• **EXERCISE**
Reproduce word for word the lines in the records below, from the line containing "Товари для дому" through the line containing "IMPRESSUM & DISCLAIMER", inclusive. Leave the pictures out of your answer.

• **Stored data entries**
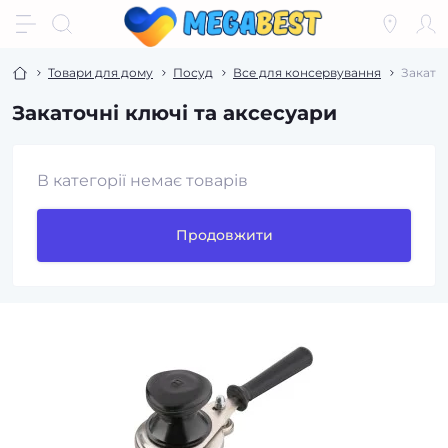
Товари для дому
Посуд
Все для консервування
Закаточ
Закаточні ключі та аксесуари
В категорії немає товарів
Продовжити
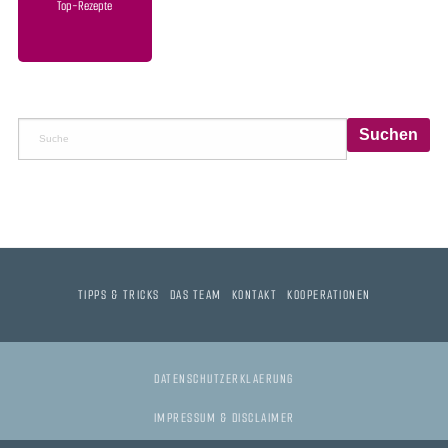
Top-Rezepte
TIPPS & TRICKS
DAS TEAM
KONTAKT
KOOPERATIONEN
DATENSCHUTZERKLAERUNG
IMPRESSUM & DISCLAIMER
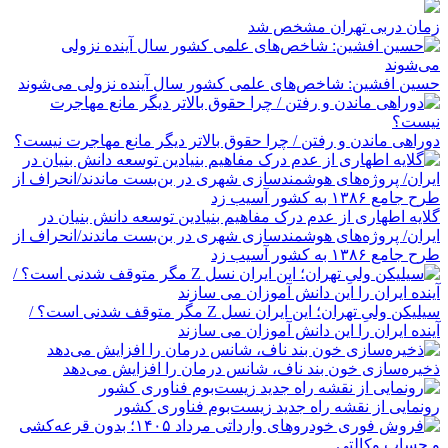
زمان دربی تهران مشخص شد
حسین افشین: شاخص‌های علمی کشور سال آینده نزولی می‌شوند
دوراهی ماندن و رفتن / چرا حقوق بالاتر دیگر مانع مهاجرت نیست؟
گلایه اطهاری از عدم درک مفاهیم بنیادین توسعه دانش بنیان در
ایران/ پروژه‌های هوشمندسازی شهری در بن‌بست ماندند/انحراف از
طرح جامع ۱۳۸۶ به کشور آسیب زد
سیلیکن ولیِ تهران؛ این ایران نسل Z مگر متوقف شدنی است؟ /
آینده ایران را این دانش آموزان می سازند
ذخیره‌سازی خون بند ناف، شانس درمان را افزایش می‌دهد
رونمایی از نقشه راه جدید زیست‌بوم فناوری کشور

---

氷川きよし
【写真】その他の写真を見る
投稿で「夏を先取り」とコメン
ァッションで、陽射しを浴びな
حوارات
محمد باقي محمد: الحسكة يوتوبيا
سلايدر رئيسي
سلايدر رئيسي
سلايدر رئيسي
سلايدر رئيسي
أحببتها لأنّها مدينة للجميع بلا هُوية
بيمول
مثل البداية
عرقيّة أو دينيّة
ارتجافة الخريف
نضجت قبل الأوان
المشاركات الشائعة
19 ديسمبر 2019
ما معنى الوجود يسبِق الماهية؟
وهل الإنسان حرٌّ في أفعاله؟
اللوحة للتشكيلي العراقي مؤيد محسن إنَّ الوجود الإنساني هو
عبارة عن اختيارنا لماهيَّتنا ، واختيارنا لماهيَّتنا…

• **SOLUTION FOR THIS EXERCISE**
Товари для дому
Посуд
Все для консервування
Закаточ
Закаточні ключі та аксесуари
В категорії немає товарів
Продовжити
Top-Rezepte
TIPPS & TRICKS
DAS TEAM
KONTAKT
KOOPERATIONEN
DATENSCHUTZERKLAERUNG
IMPRESSUM & DISCLAIMER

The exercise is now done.